In a phrase: “masala.” The thought of masala is key to understanding Bollywood films. It’s a culinary term that means “spicy mixture.” Masala filmmaking combines several genre in the same movie, blending aspects of comedy, romance, action, and drama. The goal is to attract as many individuals as possible. That way there’s something for anyone in every film-the grandparents, the parents, the teenagers, the little kids-because Indians often go to the movies as a family.
Hollywood filmmakers do the opposite-they do super-narrow niche marketing to a target the demographic groups they think are the most profitable (and then ignore everyone else). One exception to this could function as James Bond movies, which have been enormously successful for decades. There’s action, needless to say, romance, some campy comedy, and even only a little melodrama when James feels bad about his closest friend betraying him or his latest lover dying in his arms.

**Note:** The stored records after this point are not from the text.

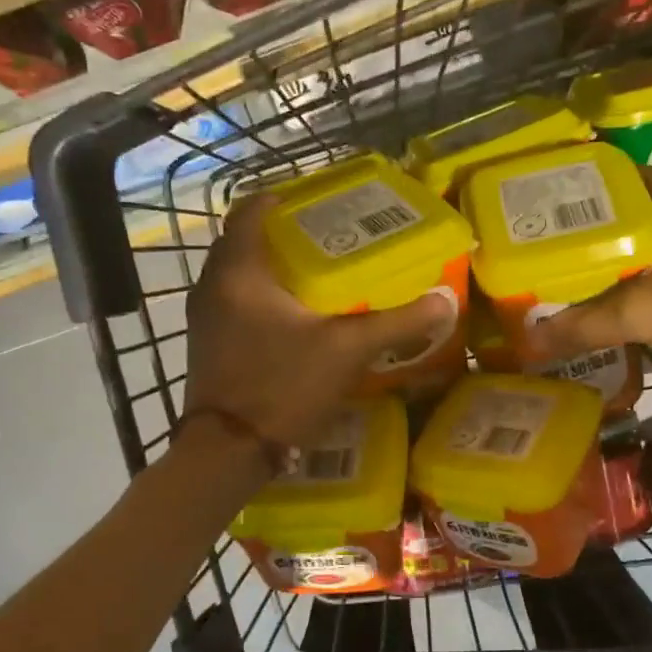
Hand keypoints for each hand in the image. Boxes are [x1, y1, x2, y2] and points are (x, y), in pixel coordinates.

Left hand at [184, 194, 450, 448]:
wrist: (228, 452)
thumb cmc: (282, 386)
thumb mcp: (348, 351)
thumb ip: (397, 323)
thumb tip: (445, 302)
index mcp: (239, 272)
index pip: (251, 210)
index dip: (285, 200)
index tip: (320, 203)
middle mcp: (214, 285)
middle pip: (247, 240)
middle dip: (286, 234)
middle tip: (331, 238)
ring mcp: (206, 317)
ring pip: (241, 273)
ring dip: (275, 268)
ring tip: (321, 273)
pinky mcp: (209, 343)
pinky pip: (237, 301)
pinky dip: (265, 296)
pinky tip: (300, 315)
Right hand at [525, 167, 651, 394]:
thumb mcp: (642, 315)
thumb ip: (585, 323)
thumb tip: (531, 337)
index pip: (633, 174)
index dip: (595, 179)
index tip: (556, 192)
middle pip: (630, 210)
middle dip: (591, 220)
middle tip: (547, 231)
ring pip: (639, 242)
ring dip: (606, 252)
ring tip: (561, 261)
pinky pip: (648, 271)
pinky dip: (621, 278)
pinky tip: (594, 295)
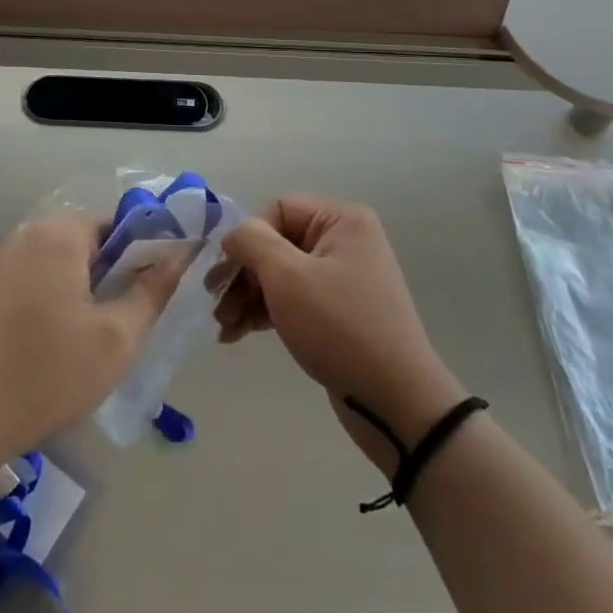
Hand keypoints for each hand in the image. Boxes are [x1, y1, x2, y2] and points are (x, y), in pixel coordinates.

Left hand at [0, 213, 184, 472]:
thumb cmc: (44, 375)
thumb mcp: (115, 339)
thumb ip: (152, 291)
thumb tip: (178, 256)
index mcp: (60, 233)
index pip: (118, 223)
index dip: (143, 256)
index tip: (151, 297)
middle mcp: (28, 233)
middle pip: (90, 242)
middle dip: (113, 277)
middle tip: (124, 326)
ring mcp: (2, 260)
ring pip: (63, 264)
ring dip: (84, 292)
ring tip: (91, 343)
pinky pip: (37, 280)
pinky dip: (55, 302)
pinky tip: (55, 348)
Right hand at [214, 196, 466, 471]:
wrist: (396, 402)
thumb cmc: (339, 328)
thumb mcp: (288, 277)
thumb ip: (252, 242)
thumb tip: (233, 235)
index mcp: (341, 220)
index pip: (278, 209)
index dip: (248, 238)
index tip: (226, 275)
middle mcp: (345, 240)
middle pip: (277, 242)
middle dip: (243, 274)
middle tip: (216, 306)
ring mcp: (343, 278)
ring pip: (281, 274)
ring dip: (248, 296)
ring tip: (224, 327)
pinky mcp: (338, 312)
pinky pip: (294, 299)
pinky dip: (266, 312)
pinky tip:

That’s not to imply that Bollywood films are masala. Many strictly fall into one genre or another, but even then, there’s often a splash of masala thrown in.
Do Bollywood actors work in Hollywood?
Aishwarya Rai Bachchan is the initial Indian actor to significantly crossover in the West. She appeared in The Mistress of Spices (2005) with Dylan McDermott, The Last Legion (2007) with Colin Firth and Ben Kingsley, and Pink Panther 2 (2009) with Steve Martin. She has also garnered more high-profile publicity in the West than some other Bollywood actor, having appeared on The Oprah Winfrey Show, Late Show with David Letterman, and 60 Minutes.
Two Bollywood actors appeared in the Oscar-winning British film Slumdog Millionaire (that’s right, it’s a British film): Anil Kapoor, who played the sleazy game-show host, and Irrfan Khan, who played law enforcement interrogator. Kapoor has since appeared in the hit American television series 24, which stars actor Kiefer Sutherland. Kapoor played a Middle-Eastern leader in the show for starters season. Ahead of Slumdog Millionaire, Khan appeared in the English-language films The Namesake (2006), A Mighty Heart (2007), and The Darjeeling Limited (2007).
Bollywood actress Mallika Sherawat will star opposite Avatar actor Laz Alonso in the upcoming Hollywood political comedy, Love, Barack. Sherawat will play a volunteer coordinator on Barack Obama’s 2008 presidential campaign, who falls in deep love with her counterpart on John McCain’s campaign, played by Alonso. Sherawat can also be appearing in another upcoming Hollywood film, Hisss, alongside Irrfan Khan.